Fly Me To The Sun is a breathtaking German library gem from the hallowed Coloursound label. Originally out in 1983 it features two Polish composers, Andrzej Marko and André Mikola. If outré synth-funk is your thing, you need this record.

Almost blindingly luminous with positive vibes and radiant optimism, Fly Me to the Sun is a collection of funky, sun-dappled compositions for synthesizer and live instruments like drums, bass and guitar. A dope blend of beatbox driven future jazz and electro pop.

The wonderfully sleaze-adjacent opener "Dhamma" includes some grandiose piano chords amid floating ambient sounds a la Steve Hillage with slick drums entering the fray at a languid pace. "Circulation" sounds like Bowie ran into Chaz Jankel during an extended stay in Los Angeles, the Thin White Duke emerging out of a studio at 6am, bleary-eyed and clutching this filthy, bleepy instrumental of sonic smut. "Magic Scenery" is as delicate and astounding as the title suggests, a deep ambient movement conjuring halcyon images of rolling fields with abundant fauna and flora; acid-tinged visions of intense colour and natural beauty. Cool, slo-mo breaks adorn the strutting melancholy of “Longing for Tomorrow” and “Nocturnal Flowers” to close out Side A.

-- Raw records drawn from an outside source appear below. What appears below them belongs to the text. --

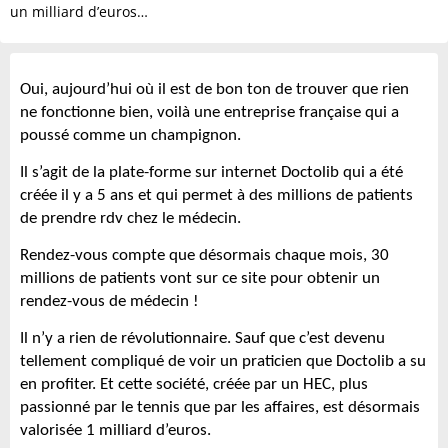
un milliard d’euros…
Oui, aujourd’hui où il est de bon ton de trouver que rien
ne fonctionne bien, voilà une entreprise française qui a
poussé comme un champignon.
Il s’agit de la plate-forme sur internet Doctolib qui a été
créée il y a 5 ans et qui permet à des millions de patients
de prendre rdv chez le médecin.
Rendez-vous compte que désormais chaque mois, 30
millions de patients vont sur ce site pour obtenir un
rendez-vous de médecin !
Il n’y a rien de révolutionnaire. Sauf que c’est devenu
tellement compliqué de voir un praticien que Doctolib a su
en profiter. Et cette société, créée par un HEC, plus
passionné par le tennis que par les affaires, est désormais
valorisée 1 milliard d’euros.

Skip the title track, which opens up Side B, and head straight to “Birth of a Butterfly” for a slice of creeping digi-dub-soul niceness. This should've been front and centre of that Personal Space compilation a decade ago. Raising both the tempo and the temperature, “Riding on a Sunbeam” continues in the mesmerising cosmic funk style before "Osmosis", one of the clear stand-outs, presents a fine vintage synth solo over a mellow funky rubberband beat. The closing track, "Solar Heating", warms things up with slapped bass and bold drum machine beats and the synth lends Sci-Fi vibes to the dark dub-funk-reggae rhythm.

As David Hollander, in Unusual Sounds: The Hidden History of Library Music, states, Coloursound was "founded in 1979 by composer, music lawyer, and vibraphonist Gunter Greffenius. A Munich-based library with a reputation for releasing innovative and ambitious music, it catered largely to the market for experimental sounds, its first release was 1980’s Biomechanoid, an abstract synthesizer excursion by Joel Vandroogenbroeck, of the pioneering kosmische band Brainticket. The record — complete with imposing, anonymous title and unearthly H.R. Giger cover art — set the tone for the label’s progressive leanings. The label’s catalogue stands as a tribute to the unfettered creative license that libraries were able to provide to forward-thinking musicians who, frustrated by the whims and constraints of the commercial scene, found complete freedom in the world of production music."

As with all our library music re-issues, the audio for Fly Me To The Sun comes from the original analogue tapes and has been remastered for vinyl by Be With regular Simon Francis. Richard Robinson has brought the original Coloursound sleeve back to life in all its metallic silver glory.